Top of INPUT

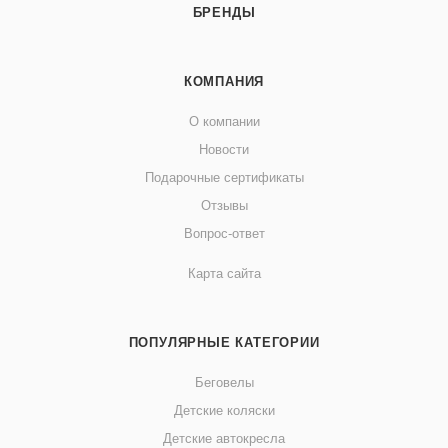
БРЕНДЫ
КОМПАНИЯ
О компании
Новости
Подарочные сертификаты
Отзывы
Вопрос-ответ
Карта сайта
ПОПУЛЯРНЫЕ КАТЕГОРИИ
Беговелы
Детские коляски
Детские автокресла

Bottom of INPUT

**WHAT YOU ARE ASKED TO DO:** Reproduce each row above with "Детские" substituted by "Новые" and nothing else altered. Leave the pictures out of your answer.

**RESULT OF THE TASK:**
БРЕНДЫ
КОМПАНИЯ
О компании
Новости
Подарочные сертификаты
Отзывы
Вопрос-ответ
Карта сайта
ПОПУЛЯРНЫЕ КАТЕГОРИИ
Беговелы
Новые коляски
Новые автокресла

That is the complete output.